> Fragmento seleccionado:
════════════════
Las Amantes Vampiro (The Vampire Lovers, 1970)
A ésta ya la comenté en otra ocasión. Es tal vez la mejor adaptación cinematográfica de Carmilla, relato clásico de vampiros pre-Dracula escrito por Sheridan Le Fanu. Ingrid Pitt interpreta a la condesa Mircalla Karnstein, una vampira que, mediante argucias más o menos rebuscadas, se las ingenia para ser acogida en las mansiones de las familias de la Alta Sociedad del siglo XIX. Una vez dentro, se alimenta bebiendo la sangre de jovencitas vírgenes por las que siente especial predilección (nada de hombres). Una cinta con muchos topless y escenas lésbicas que marcaba el inicio del fin de la Hammer. Encarnando al cazavampiros de turno está el gran Peter Cushing. La vampira se comporta como un chupasangre clásico (le escapa al ajo, odia las cruces, muere si le clavan una estaca en su corazón), pero también puede desplazarse a la luz del día, siempre que el sol no le dé directamente. El terror gótico recreado como sólo el estudio del martillo podía hacerlo. Fue la primera de la conocida “trilogía Karnstein”, completada por “Lust for a Vampire” y “Twins of Evil”, ambas de 1971, dirigidas por otras personas, y con más sexo y violencia que la que estamos comentando.



Dr Jekyll y el Monstruo/Dr Jekyll y su Hermana Hyde (Dr Jekyll & Sister Hyde, 1971)
El sueño de transexuales y travestis convertido en realidad: en esta original versión del clásico de Robert Louis Stevenson, el científico desarrolla una pócima que lo transforma en…mujer. Sin cirugías ni inyecciones de aceite de avión en los glúteos. Su intención es desarrollar una sustancia que alargue la vida, y viendo que las mujeres no pierden el cabello con la edad y su piel es mas tersa que la de los hombres, deduce que un elixir que contenga hormonas femeninas debería funcionar. El problema es que para conseguir semejante ingrediente debe liquidar a cuanta joven se le cruce en el camino y extraerle “esa” parte. Una película que hoy provoca sonrisas pero que en su momento debió escandalizar a los defensores de la moral y las comedias musicales de Hollywood. Jekyll deberá soportar no sólo al Scotland Yard y a un par de vecinos molestos (hermana y hermano que se enamoran del hombre y de la mujer que lleva dentro), también descubrirá que liberar su lado femenino puede acarrear muchos problemas si no se hace con responsabilidad.
════════════════
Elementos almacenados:

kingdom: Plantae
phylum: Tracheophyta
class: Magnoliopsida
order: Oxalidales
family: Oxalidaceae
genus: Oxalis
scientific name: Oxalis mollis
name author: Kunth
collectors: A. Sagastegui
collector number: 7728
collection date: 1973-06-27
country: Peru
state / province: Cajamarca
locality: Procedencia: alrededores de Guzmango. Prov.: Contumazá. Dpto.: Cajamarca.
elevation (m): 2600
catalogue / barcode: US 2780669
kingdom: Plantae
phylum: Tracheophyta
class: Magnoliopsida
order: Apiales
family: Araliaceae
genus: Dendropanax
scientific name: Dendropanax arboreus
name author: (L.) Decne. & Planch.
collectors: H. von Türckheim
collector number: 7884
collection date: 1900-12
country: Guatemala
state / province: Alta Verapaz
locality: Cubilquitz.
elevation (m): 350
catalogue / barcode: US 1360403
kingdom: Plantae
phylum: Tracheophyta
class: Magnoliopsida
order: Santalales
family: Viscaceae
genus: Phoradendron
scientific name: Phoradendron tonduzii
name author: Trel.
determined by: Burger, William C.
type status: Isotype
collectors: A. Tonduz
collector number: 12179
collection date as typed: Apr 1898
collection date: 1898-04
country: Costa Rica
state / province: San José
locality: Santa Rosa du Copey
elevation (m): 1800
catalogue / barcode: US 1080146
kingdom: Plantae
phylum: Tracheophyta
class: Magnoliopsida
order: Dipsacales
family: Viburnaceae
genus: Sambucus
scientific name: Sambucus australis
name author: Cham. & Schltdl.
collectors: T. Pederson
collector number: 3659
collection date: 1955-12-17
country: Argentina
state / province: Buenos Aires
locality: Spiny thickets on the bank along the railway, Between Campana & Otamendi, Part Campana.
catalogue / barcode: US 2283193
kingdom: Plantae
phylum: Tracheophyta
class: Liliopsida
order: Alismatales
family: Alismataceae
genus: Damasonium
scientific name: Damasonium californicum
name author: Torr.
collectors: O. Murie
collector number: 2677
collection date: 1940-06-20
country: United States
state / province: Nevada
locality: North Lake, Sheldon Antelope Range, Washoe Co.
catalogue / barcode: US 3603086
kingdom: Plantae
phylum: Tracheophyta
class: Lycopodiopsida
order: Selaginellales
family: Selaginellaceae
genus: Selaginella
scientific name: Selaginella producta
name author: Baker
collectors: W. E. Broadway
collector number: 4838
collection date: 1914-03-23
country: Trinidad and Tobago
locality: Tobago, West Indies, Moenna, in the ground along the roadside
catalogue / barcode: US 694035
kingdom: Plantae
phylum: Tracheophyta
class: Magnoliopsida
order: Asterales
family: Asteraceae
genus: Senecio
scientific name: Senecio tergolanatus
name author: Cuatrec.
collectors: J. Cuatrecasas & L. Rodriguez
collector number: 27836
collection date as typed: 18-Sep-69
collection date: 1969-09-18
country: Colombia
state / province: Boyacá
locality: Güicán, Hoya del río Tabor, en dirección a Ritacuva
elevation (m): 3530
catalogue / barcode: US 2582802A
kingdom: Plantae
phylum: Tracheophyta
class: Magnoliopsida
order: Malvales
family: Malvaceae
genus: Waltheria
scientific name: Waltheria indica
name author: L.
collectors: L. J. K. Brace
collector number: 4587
════════════════
> Con esta información:
#1 Responde estas preguntas sobre el fragmento acerca de películas de terror:
(a) ¿Qué actriz interpreta a la condesa Mircalla Karnstein?
(b) ¿Qué dos películas completaron la "trilogía Karnstein"?
(c) ¿Qué sustancia quiere desarrollar el científico en "Dr Jekyll & Sister Hyde"?
#2 Prosigue el fragmento sobre películas de terror a partir del punto en que termina.
Los datos son un material independiente del fragmento.

> Soluciones:
#1
(a) Ingrid Pitt.
(b) "Lust for a Vampire" y "Twins of Evil", ambas de 1971.
(c) Una sustancia que alargue la vida.

#2
La Leyenda de los Siete Vampiros Dorados / Kung Fu contra los Siete Vampiros de Oro (Legend of the Seven Golden Vampires, 1975)
El género de los vampiros al estilo Hammer estaba agotado, y como último recurso decidieron unirlo con el que por aquel tiempo hacía furor: el de las artes marciales. A principios del siglo XIX un monje chino visita el castillo del conde Drácula para pedirle que lo ayude a revivir a unos "amiguitos" muertos hace tiempo. El conde adopta la apariencia del oriental y regresa a China para cumplir tal cometido. Ya en el año 1904, un descendiente de Van Helsing visita este país para impartir una charla sobre vampirismo. Allí conocerá a un joven que asegura que su aldea se ve asolada periódicamente por siete chupasangres de oro. Baker le impone dignidad a un claro producto explotation que en otras manos habría derivado en una colección de situaciones vergonzosas (los vampiros no se asustan con la cruz, ¡sinó con la imagen de Buda!). Fue la despedida de Peter Cushing como Helsing, y la última película que dirigió Baker para la Hammer. Se coprodujo con los estudios Shaw Brothers de Hong Kong quienes, descontentos con las escenas de lucha, filmaron nuevas bajo la supervisión del experto Liu Chia-Lang. Esto retrasó varios años su estreno en los EEUU, donde finalmente pudo verse una edición 21 minutos más larga que la de Europa, con más patadas voladoras y escenas de sexo. La misma versión que en la Argentina terminó siendo prohibida por la dictadura de turno.